## PROBLEM TO WORK ON
Pick out each of the lines below that contains the string "water", matching case exactly, and copy every one of those lines in full.

## DATA ROWS
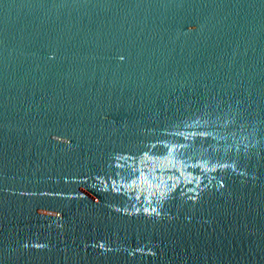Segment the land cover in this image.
Returning a JSON list of instances; mask_svg holds the SVG:
<instances>
[{"label":"water","instance_id":"water-1","mask_svg":"<svg viewBox=\"0 0 264 264\" xmlns=\"http://www.w3.org/2000/svg\"><path fill=\"white\" fill-rule=\"evenodd\" d=\"M0 264H264V0H0Z\"/></svg>","mask_w":264,"mask_h":264}]
</instances>
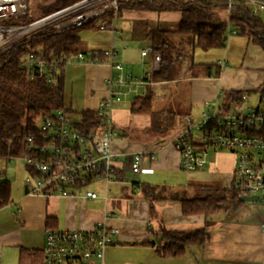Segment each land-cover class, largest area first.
<instances>
[{
	"label": "crops",
	"instance_id": "1",
	"mask_svg": "<svg viewBox=\"0 0 264 264\" xmlns=\"http://www.w3.org/2000/svg\"><path fill=\"white\" fill-rule=\"evenodd\" d=\"M179 19L180 14L176 11H123L113 21L112 28L106 29L105 40L79 50L117 49L115 60L122 66L120 72L105 63L106 60L83 62L73 57L65 64L63 104L71 110L96 109L108 93L109 79H116L119 74L123 78V83L113 86L121 100L115 102L110 111L116 131L112 151L120 154L113 167L121 177L108 185L89 183L81 186L77 195H37L40 199L37 211L42 220L36 226L30 223L26 226V210L22 206L24 200L35 196L26 193L25 186L24 194L16 198L10 197L9 190L7 202L0 206V264H17L21 248L42 253L47 228L91 230L98 221L119 229L114 237L115 243L105 249V264L106 257L112 258L110 254L118 243L130 244L131 248H135L137 243L152 247L153 259L146 254V260H134L136 264H264L262 201L243 202L237 207L208 216H183L178 201H158L153 203L151 209L140 192L138 185L141 182L162 186L165 194L185 188L188 196L193 195L196 186L229 188L233 181L235 155L213 148V151H207L202 169L182 170L172 140L185 127L178 125L173 132H155L150 127V114L130 111L129 105L134 96L142 95L146 87L151 86L154 92V116L167 111L179 117L169 109L170 104L178 100L189 107L187 113L180 114L183 121H188L191 120L189 113L192 110L201 112L204 101L220 102L221 96L228 90L259 92L264 87V53L247 38L238 37L226 40L221 59L214 62L197 61L191 68L188 60L182 59L178 62L173 79L154 84L147 81L148 78L144 80L143 77L159 65L155 64L151 52L141 54L143 48L150 46L147 29H167L160 27V23H178ZM147 41L148 44H145ZM207 63L220 65L218 76L208 74L210 70L202 66ZM164 99L167 102H163ZM170 123L173 124L172 121ZM135 153H142L140 168L152 169L151 173L131 171L130 160ZM92 185L94 188H91ZM106 187L110 190L108 198H104ZM88 189L95 191L98 197L91 199L80 196ZM32 201H35L34 198ZM30 222L33 223V220ZM205 225L209 231L207 242L187 246L182 257L160 256L153 246L147 244L162 227L192 230Z\"/></svg>",
	"mask_w": 264,
	"mask_h": 264
},
{
	"label": "built area",
	"instance_id": "2",
	"mask_svg": "<svg viewBox=\"0 0 264 264\" xmlns=\"http://www.w3.org/2000/svg\"><path fill=\"white\" fill-rule=\"evenodd\" d=\"M129 1L137 0H77L23 24L16 23V18L26 13L28 0H0V57L44 29L62 30L81 26L100 17L99 27L110 29L118 18L119 4ZM238 1L246 2L253 14L264 9V0H226V9L219 13L220 16L226 18ZM232 34H236L235 29L227 31L228 36ZM148 52H151V46L141 50L142 55ZM103 53L107 58L105 63L120 72L122 66L115 60L117 49L110 48ZM73 57L92 62L82 52L67 59L64 56L47 57L41 50L33 49L20 57L19 65L26 78H44L47 84H53L58 65H65ZM153 58L158 64L160 57L155 55ZM109 83L108 93L97 107L98 113L105 118L106 126L91 140L74 128L75 120L69 113L58 109L36 121L37 134L24 135L22 151L18 155L0 156V206L7 163L13 159L21 160L26 171L24 186L26 193L31 195H77L78 188L86 184L108 185L119 181L113 174L114 161L119 159L120 154L112 151L116 132L112 127L110 111L112 104L121 100L113 86L123 83V78L119 74L116 79H109ZM263 90L264 87L259 91ZM247 97L248 94H244L229 110L220 108L217 100L204 101L200 119L196 123L188 119V126L178 132L172 141L180 157V167L187 172L205 166L208 148L234 152V188L242 195H255L264 203V108L244 103ZM261 103L264 105V97ZM194 129L200 132L197 138L193 137ZM142 157V153L133 154L130 160L133 173L152 172V169L140 168ZM80 196L98 197L95 191L89 189ZM109 196L110 190L106 187L104 198ZM118 232V228L100 221L91 230L47 228L41 248L42 264H105V249L115 243L114 237Z\"/></svg>",
	"mask_w": 264,
	"mask_h": 264
},
{
	"label": "trees",
	"instance_id": "3",
	"mask_svg": "<svg viewBox=\"0 0 264 264\" xmlns=\"http://www.w3.org/2000/svg\"><path fill=\"white\" fill-rule=\"evenodd\" d=\"M43 1L36 0L35 4L39 3L42 15H46L77 0H53L48 4ZM29 5L28 0L26 13L23 16H18L16 23L26 24L35 19L30 15ZM226 5V0H186L185 2L179 0H137L120 3L118 17L126 10L178 11L180 14L175 29H147L151 55L153 57L158 55L160 60L158 68L153 70L149 77L145 75L143 79L147 80L148 78L147 81L152 83L173 79L181 59H187L189 68H191L196 64L192 60L196 49L209 51L224 48L228 36L227 31L232 29L236 30L237 35L245 36L264 53V20L257 14H253L251 7L244 1L235 2L227 17L222 18L219 13L226 9ZM96 19H91L81 26L62 30L44 29L26 38L11 51L1 55L0 156L18 155L22 151L24 135L37 134L35 125L40 117L49 116L58 109H64L67 113L72 111L70 108H65L63 104L65 65H58L55 82L47 84L44 78H26L19 65L20 57L33 49H39L47 57L50 55L64 56L68 59L77 52H82L92 61L106 60L104 51L100 49L79 51L80 49L77 48L79 36L76 31L82 27L96 28L94 23ZM173 37H177L176 42L173 41ZM202 66L210 70L209 75L218 76L220 73L218 63H207ZM259 92V101L263 102L264 90ZM249 93L250 91L242 90L224 92L219 102L220 108L229 110L235 102L241 100L244 94ZM153 102V89L151 86H147L142 95L133 97L129 109L132 113L154 116ZM105 126V118L98 113L97 108L79 111L78 119L74 122V128L89 140L100 133ZM112 127L115 130L113 122ZM167 128L165 126L162 133L167 132ZM113 174L115 179H120V172L114 169ZM138 186L151 209L153 203L158 201H178L183 216H208L243 203L239 201L242 193L234 188L233 181L229 188L196 186L191 196L187 195L185 188L165 194V189L162 186L148 182H141ZM9 190V181L5 179L2 182V203L7 202ZM154 236L156 241H149L147 244L153 246L157 254L163 257H182L187 246L203 245L207 242L209 231L206 225L192 230H170L162 227ZM42 261V253L39 250L21 248L17 264H41Z\"/></svg>",
	"mask_w": 264,
	"mask_h": 264
},
{
	"label": "rangeland",
	"instance_id": "4",
	"mask_svg": "<svg viewBox=\"0 0 264 264\" xmlns=\"http://www.w3.org/2000/svg\"><path fill=\"white\" fill-rule=\"evenodd\" d=\"M52 1L53 0H44L43 3L48 4ZM179 1L185 2L186 0H179ZM29 2H30L29 12H30L31 17L36 18V17L41 16L42 10H40V4L39 3L35 4L36 0H29ZM176 12H178V11H176ZM256 14L264 20V9L258 10ZM222 18H224V17H222ZM100 21H101V17L97 18L94 21V23L97 26L94 29L82 27L76 31V34L80 38V41L78 42L77 48H79V49L85 48L86 49V48L90 47L89 45L96 43L97 41L106 39L104 37L107 33V30L101 29L99 27ZM160 25H161L160 27H165L167 29H175L177 26V23H166V24L160 23ZM234 37L243 38V39L246 38V37L241 36V35H238V36L231 35L227 39L233 40ZM173 41L176 42L177 37H173ZM145 44H148V41ZM223 53H224V50L220 49V48L212 49L209 51H201L199 49H196L193 53V60L195 62H197V61L214 62L216 59H219V58L221 59L223 56ZM122 73L125 75L124 70L122 71ZM259 96H260V92H257V91L256 92H250L248 94V97L244 100V103H248L251 106L260 105V107L264 108V105L262 103L259 104V102H260ZM162 101L167 102V101H165V99ZM114 103L112 104V106L114 105ZM169 109L171 112H173V111L176 112L179 115V117L177 115H174V114L169 113L167 111L163 114L161 113V111H158L161 114H159L157 117L151 116V122H150L151 129L152 128H154V130H156L157 128L160 129V130H157L155 132H158V131L164 132L162 130L165 129V126L168 127V130L170 132L175 131L174 129H177L178 125L181 126V128L188 126L189 122L185 121V120L183 121V119L180 118L181 117L180 114L187 113L189 107L182 105L181 101L179 102L178 100H175L172 102V104H170ZM78 112H79V110H72L71 113H69V114H70V116H72V118L74 120H77L78 119ZM199 112L200 111H198L196 109V110H192L189 113L193 123H196L200 119ZM171 121L173 122V124L170 123ZM199 135H200V132L198 130L194 129L193 137L197 138ZM208 150L213 151V148H208L207 151ZM228 152H231V151H228ZM231 153L234 154V152H231ZM25 175H26V173H25L24 167L22 166V162L20 159H14V160H11L10 162H8L7 168H6V173H5L4 177H5V179H7L10 182V197L11 198H16V197L22 196V194H24V177H25ZM91 188H94V185H92ZM96 189H98V188H96ZM31 196H35V197H28V198H30L29 200H24L22 202V206L26 210V213L24 216V221L26 222V226H27V224L29 225V223L36 226V223H39L42 220L41 214L37 211V207L40 203V201H39L40 199H38L36 197L37 195H31ZM33 198L35 201L31 202V200ZM259 201H261V200H258L256 202L259 203ZM35 204H37V205H35ZM31 220H33V223L30 222ZM155 239H156L155 237H152L151 241H155ZM130 246H131L130 244L129 245H123V244H119V243L117 245H115L114 247H116V249H114V252H112L110 254V257H112V258L107 259V257H106V264H136L134 262V260L142 262L144 259L146 260L147 255H150V257L152 256V259L155 256L152 249H151L152 247H150V246H143V245H140V243H137V245H135V248H131Z\"/></svg>",
	"mask_w": 264,
	"mask_h": 264
},
{
	"label": "water",
	"instance_id": "5",
	"mask_svg": "<svg viewBox=\"0 0 264 264\" xmlns=\"http://www.w3.org/2000/svg\"><path fill=\"white\" fill-rule=\"evenodd\" d=\"M239 201H241V202H256V201H258V198L255 195H250V196L242 195L239 197Z\"/></svg>",
	"mask_w": 264,
	"mask_h": 264
}]
</instances>
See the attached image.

## TASK SOLUTION
[{"label":"water","instance_id":"water-1","mask_svg":"<svg viewBox=\"0 0 264 264\" xmlns=\"http://www.w3.org/2000/svg\"><path fill=\"white\" fill-rule=\"evenodd\" d=\"M0 264H264V0H0Z\"/></svg>","mask_w":264,"mask_h":264}]
	"label": "water",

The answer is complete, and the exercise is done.